= Written instruction =
Rewrite the classification lines in the material below as a single numbered list, leaving out any blank lines.

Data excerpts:
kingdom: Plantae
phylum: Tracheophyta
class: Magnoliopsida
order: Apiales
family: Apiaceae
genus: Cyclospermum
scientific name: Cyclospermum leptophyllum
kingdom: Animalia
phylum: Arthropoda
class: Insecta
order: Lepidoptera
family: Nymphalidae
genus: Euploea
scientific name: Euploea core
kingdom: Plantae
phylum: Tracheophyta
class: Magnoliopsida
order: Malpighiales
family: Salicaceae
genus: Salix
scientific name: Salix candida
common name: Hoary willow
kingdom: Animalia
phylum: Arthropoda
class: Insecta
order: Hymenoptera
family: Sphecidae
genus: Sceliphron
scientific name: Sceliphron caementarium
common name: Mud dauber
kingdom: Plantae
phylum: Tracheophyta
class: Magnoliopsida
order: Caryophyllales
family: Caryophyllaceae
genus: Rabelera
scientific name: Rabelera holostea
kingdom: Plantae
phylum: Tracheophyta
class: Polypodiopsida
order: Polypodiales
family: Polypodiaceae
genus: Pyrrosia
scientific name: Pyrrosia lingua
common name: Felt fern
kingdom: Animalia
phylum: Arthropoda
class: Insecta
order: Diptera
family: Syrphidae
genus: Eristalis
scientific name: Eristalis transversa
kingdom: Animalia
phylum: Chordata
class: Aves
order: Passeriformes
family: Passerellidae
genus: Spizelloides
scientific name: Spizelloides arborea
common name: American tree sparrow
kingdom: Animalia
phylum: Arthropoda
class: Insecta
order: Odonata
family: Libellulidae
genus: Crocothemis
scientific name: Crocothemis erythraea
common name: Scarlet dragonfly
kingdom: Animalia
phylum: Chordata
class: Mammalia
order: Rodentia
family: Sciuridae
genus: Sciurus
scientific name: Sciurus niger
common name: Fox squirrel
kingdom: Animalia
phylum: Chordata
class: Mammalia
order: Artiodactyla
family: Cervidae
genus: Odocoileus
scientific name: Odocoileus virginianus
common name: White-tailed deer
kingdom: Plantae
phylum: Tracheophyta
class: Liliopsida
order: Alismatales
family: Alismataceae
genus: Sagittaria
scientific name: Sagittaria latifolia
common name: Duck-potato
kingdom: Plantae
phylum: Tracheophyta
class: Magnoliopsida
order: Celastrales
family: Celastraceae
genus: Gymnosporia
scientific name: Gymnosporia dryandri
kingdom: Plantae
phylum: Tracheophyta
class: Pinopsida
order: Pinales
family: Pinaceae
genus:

= Full output =
1. kingdom: Plantae
2. phylum: Tracheophyta
3. class: Magnoliopsida
4. order: Apiales
5. family: Apiaceae
6. genus: Cyclospermum
7. scientific name: Cyclospermum leptophyllum
8. kingdom: Animalia
9. phylum: Arthropoda
10. class: Insecta
11. order: Lepidoptera
12. family: Nymphalidae
13. genus: Euploea
14. scientific name: Euploea core
15. kingdom: Plantae
16. phylum: Tracheophyta
17. class: Magnoliopsida
18. order: Malpighiales
19. family: Salicaceae
20. genus: Salix
21. scientific name: Salix candida
22. common name: Hoary willow
23. kingdom: Animalia
24. phylum: Arthropoda
25. class: Insecta
26. order: Hymenoptera
27. family: Sphecidae
28. genus: Sceliphron
29. scientific name: Sceliphron caementarium
30. common name: Mud dauber
31. kingdom: Plantae
32. phylum: Tracheophyta
33. class: Magnoliopsida
34. order: Caryophyllales
35. family: Caryophyllaceae
36. genus: Rabelera
37. scientific name: Rabelera holostea
38. kingdom: Plantae
39. phylum: Tracheophyta
40. class: Polypodiopsida
41. order: Polypodiales
42. family: Polypodiaceae
43. genus: Pyrrosia
44. scientific name: Pyrrosia lingua
45. common name: Felt fern
46. kingdom: Animalia
47. phylum: Arthropoda
48. class: Insecta
49. order: Diptera
50. family: Syrphidae
51. genus: Eristalis
52. scientific name: Eristalis transversa
53. kingdom: Animalia
54. phylum: Chordata
55. class: Aves
56. order: Passeriformes
57. family: Passerellidae
58. genus: Spizelloides
59. scientific name: Spizelloides arborea
60. common name: American tree sparrow
61. kingdom: Animalia
62. phylum: Arthropoda
63. class: Insecta
64. order: Odonata
65. family: Libellulidae
66. genus: Crocothemis
67. scientific name: Crocothemis erythraea
68. common name: Scarlet dragonfly
69. kingdom: Animalia
70. phylum: Chordata
71. class: Mammalia
72. order: Rodentia
73. family: Sciuridae
74. genus: Sciurus
75. scientific name: Sciurus niger
76. common name: Fox squirrel
77. kingdom: Animalia
78. phylum: Chordata
79. class: Mammalia
80. order: Artiodactyla
81. family: Cervidae
82. genus: Odocoileus
83. scientific name: Odocoileus virginianus
84. common name: White-tailed deer
85. kingdom: Plantae
86. phylum: Tracheophyta
87. class: Liliopsida
88. order: Alismatales
89. family: Alismataceae
90. genus: Sagittaria
91. scientific name: Sagittaria latifolia
92. common name: Duck-potato
93. kingdom: Plantae
94. phylum: Tracheophyta
95. class: Magnoliopsida
96. order: Celastrales
97. family: Celastraceae
98. genus: Gymnosporia
99. scientific name: Gymnosporia dryandri
100. kingdom: Plantae
101. phylum: Tracheophyta
102. class: Pinopsida
103. order: Pinales
104. family: Pinaceae
105. genus:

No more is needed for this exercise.